**Instruction**
Output every line of the entries below word for word, keeping the original spelling, spacing, and line order.

Stored data entries
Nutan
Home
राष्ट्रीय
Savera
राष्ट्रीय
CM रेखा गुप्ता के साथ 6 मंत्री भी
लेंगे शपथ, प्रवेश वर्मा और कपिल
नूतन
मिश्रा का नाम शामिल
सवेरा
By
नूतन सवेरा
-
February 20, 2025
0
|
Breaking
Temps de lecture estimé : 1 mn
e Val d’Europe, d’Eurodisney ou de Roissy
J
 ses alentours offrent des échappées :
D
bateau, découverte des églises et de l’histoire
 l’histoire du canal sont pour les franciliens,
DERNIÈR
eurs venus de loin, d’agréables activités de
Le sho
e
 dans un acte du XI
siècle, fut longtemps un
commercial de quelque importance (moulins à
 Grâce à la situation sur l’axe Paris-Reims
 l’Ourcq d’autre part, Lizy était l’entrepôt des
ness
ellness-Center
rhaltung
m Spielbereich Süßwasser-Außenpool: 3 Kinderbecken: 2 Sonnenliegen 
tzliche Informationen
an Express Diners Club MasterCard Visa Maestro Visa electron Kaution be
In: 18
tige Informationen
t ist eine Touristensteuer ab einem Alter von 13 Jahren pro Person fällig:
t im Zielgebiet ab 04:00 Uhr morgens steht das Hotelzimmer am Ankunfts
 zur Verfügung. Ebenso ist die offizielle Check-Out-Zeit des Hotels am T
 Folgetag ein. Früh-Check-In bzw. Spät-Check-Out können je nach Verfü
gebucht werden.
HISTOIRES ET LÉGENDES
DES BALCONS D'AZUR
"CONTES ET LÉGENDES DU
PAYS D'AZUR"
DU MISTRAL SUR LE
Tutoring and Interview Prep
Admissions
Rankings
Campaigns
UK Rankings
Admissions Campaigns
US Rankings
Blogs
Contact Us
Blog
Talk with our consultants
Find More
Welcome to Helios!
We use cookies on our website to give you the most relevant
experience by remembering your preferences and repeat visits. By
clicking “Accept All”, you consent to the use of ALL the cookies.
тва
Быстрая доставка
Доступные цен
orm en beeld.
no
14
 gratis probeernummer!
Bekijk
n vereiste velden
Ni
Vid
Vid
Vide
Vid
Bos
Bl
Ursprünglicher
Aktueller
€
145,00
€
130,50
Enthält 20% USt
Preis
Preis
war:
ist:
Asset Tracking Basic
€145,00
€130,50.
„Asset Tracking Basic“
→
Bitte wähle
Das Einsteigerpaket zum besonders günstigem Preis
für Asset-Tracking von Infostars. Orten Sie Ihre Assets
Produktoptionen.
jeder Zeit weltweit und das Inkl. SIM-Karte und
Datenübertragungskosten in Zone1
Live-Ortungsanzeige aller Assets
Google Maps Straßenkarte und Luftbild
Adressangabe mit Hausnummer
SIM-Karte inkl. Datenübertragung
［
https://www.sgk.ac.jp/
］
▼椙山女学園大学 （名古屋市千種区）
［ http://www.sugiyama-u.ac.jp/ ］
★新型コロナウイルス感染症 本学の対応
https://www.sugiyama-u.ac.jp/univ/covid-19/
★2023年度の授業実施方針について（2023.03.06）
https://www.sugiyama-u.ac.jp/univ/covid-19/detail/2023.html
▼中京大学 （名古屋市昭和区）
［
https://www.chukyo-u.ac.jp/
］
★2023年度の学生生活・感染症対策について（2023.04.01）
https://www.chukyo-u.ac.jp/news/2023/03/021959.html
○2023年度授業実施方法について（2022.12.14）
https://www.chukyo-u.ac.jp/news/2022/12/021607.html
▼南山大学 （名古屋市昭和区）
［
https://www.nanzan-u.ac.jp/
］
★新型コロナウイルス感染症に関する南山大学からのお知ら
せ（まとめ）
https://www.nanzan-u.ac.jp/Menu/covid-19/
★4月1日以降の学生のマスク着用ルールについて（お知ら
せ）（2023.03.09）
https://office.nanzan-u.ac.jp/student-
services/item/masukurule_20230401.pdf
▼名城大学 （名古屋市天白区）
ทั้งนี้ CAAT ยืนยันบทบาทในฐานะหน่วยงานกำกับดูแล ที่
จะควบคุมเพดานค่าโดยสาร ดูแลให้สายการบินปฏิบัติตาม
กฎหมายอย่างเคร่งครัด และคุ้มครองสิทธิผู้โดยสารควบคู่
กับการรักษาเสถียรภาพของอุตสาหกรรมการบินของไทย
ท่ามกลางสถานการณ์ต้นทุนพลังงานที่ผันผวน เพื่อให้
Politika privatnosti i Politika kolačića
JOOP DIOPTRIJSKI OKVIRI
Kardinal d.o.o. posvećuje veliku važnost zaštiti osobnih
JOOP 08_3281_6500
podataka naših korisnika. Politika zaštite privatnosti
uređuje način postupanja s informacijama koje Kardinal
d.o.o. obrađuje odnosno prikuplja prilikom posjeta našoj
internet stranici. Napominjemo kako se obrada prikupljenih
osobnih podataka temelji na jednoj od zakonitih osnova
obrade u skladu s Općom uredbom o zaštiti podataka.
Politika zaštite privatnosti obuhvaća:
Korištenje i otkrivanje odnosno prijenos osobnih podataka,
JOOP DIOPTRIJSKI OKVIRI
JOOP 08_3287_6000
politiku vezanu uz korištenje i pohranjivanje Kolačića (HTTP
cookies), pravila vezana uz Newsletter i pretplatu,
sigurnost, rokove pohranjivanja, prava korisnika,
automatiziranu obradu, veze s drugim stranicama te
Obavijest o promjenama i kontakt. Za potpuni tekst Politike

**Answer box**
Nutan
Home
राष्ट्रीय
Savera
राष्ट्रीय
CM रेखा गुप्ता के साथ 6 मंत्री भी
लेंगे शपथ, प्रवेश वर्मा और कपिल
नूतन
मिश्रा का नाम शामिल
सवेरा
By
नूतन सवेरा
-
February 20, 2025
0
|
Breaking
Temps de lecture estimé : 1 mn
e Val d’Europe, d’Eurodisney ou de Roissy
J
 ses alentours offrent des échappées :
D
bateau, découverte des églises et de l’histoire
 l’histoire du canal sont pour les franciliens,
DERNIÈR
eurs venus de loin, d’agréables activités de
Le sho
e
 dans un acte du XI
siècle, fut longtemps un
commercial de quelque importance (moulins à
 Grâce à la situation sur l’axe Paris-Reims
 l’Ourcq d’autre part, Lizy était l’entrepôt des
ness
ellness-Center
rhaltung
m Spielbereich Süßwasser-Außenpool: 3 Kinderbecken: 2 Sonnenliegen 
tzliche Informationen
an Express Diners Club MasterCard Visa Maestro Visa electron Kaution be
In: 18
tige Informationen
t ist eine Touristensteuer ab einem Alter von 13 Jahren pro Person fällig:
t im Zielgebiet ab 04:00 Uhr morgens steht das Hotelzimmer am Ankunfts
 zur Verfügung. Ebenso ist die offizielle Check-Out-Zeit des Hotels am T
 Folgetag ein. Früh-Check-In bzw. Spät-Check-Out können je nach Verfü
gebucht werden.
HISTOIRES ET LÉGENDES
DES BALCONS D'AZUR
"CONTES ET LÉGENDES DU
PAYS D'AZUR"
DU MISTRAL SUR LE
Tutoring and Interview Prep
Admissions
Rankings
Campaigns
UK Rankings
Admissions Campaigns
US Rankings
Blogs
Contact Us
Blog
Talk with our consultants
Find More
Welcome to Helios!
We use cookies on our website to give you the most relevant
experience by remembering your preferences and repeat visits. By
clicking “Accept All”, you consent to the use of ALL the cookies.
тва
Быстрая доставка
Доступные цен
orm en beeld.
no
14
 gratis probeernummer!
Bekijk
n vereiste velden
Ni
Vid
Vid
Vide
Vid
Bos
Bl
Ursprünglicher
Aktueller
€
145,00
€
130,50
Enthält 20% USt
Preis
Preis
war:
ist:
Asset Tracking Basic
€145,00
€130,50.
„Asset Tracking Basic“
→
Bitte wähle
Das Einsteigerpaket zum besonders günstigem Preis
für Asset-Tracking von Infostars. Orten Sie Ihre Assets
Produktoptionen.
jeder Zeit weltweit und das Inkl. SIM-Karte und
Datenübertragungskosten in Zone1
Live-Ortungsanzeige aller Assets
Google Maps Straßenkarte und Luftbild
Adressangabe mit Hausnummer
SIM-Karte inkl. Datenübertragung
［
https://www.sgk.ac.jp/
］
▼椙山女学園大学 （名古屋市千種区）
［ http://www.sugiyama-u.ac.jp/ ］
★新型コロナウイルス感染症 本学の対応
https://www.sugiyama-u.ac.jp/univ/covid-19/
★2023年度の授業実施方針について（2023.03.06）
https://www.sugiyama-u.ac.jp/univ/covid-19/detail/2023.html
▼中京大学 （名古屋市昭和区）
［
https://www.chukyo-u.ac.jp/
］
★2023年度の学生生活・感染症対策について（2023.04.01）
https://www.chukyo-u.ac.jp/news/2023/03/021959.html
○2023年度授業実施方法について（2022.12.14）
https://www.chukyo-u.ac.jp/news/2022/12/021607.html
▼南山大学 （名古屋市昭和区）
［
https://www.nanzan-u.ac.jp/
］
★新型コロナウイルス感染症に関する南山大学からのお知ら
せ（まとめ）
https://www.nanzan-u.ac.jp/Menu/covid-19/
★4月1日以降の学生のマスク着用ルールについて（お知ら
せ）（2023.03.09）
https://office.nanzan-u.ac.jp/student-
services/item/masukurule_20230401.pdf
▼名城大学 （名古屋市天白区）
ทั้งนี้ CAAT ยืนยันบทบาทในฐานะหน่วยงานกำกับดูแล ที่
จะควบคุมเพดานค่าโดยสาร ดูแลให้สายการบินปฏิบัติตาม
กฎหมายอย่างเคร่งครัด และคุ้มครองสิทธิผู้โดยสารควบคู่
กับการรักษาเสถียรภาพของอุตสาหกรรมการบินของไทย
ท่ามกลางสถานการณ์ต้นทุนพลังงานที่ผันผวน เพื่อให้
Politika privatnosti i Politika kolačića
JOOP DIOPTRIJSKI OKVIRI
Kardinal d.o.o. posvećuje veliku važnost zaštiti osobnih
JOOP 08_3281_6500
podataka naših korisnika. Politika zaštite privatnosti
uređuje način postupanja s informacijama koje Kardinal
d.o.o. obrađuje odnosno prikuplja prilikom posjeta našoj
internet stranici. Napominjemo kako se obrada prikupljenih
osobnih podataka temelji na jednoj od zakonitih osnova
obrade u skladu s Općom uredbom o zaštiti podataka.
Politika zaštite privatnosti obuhvaća:
Korištenje i otkrivanje odnosno prijenos osobnih podataka,
JOOP DIOPTRIJSKI OKVIRI
JOOP 08_3287_6000
politiku vezanu uz korištenje i pohranjivanje Kolačića (HTTP
cookies), pravila vezana uz Newsletter i pretplatu,
sigurnost, rokove pohranjivanja, prava korisnika,
automatiziranu obradu, veze s drugim stranicama te
Obavijest o promjenama i kontakt. Za potpuni tekst Politike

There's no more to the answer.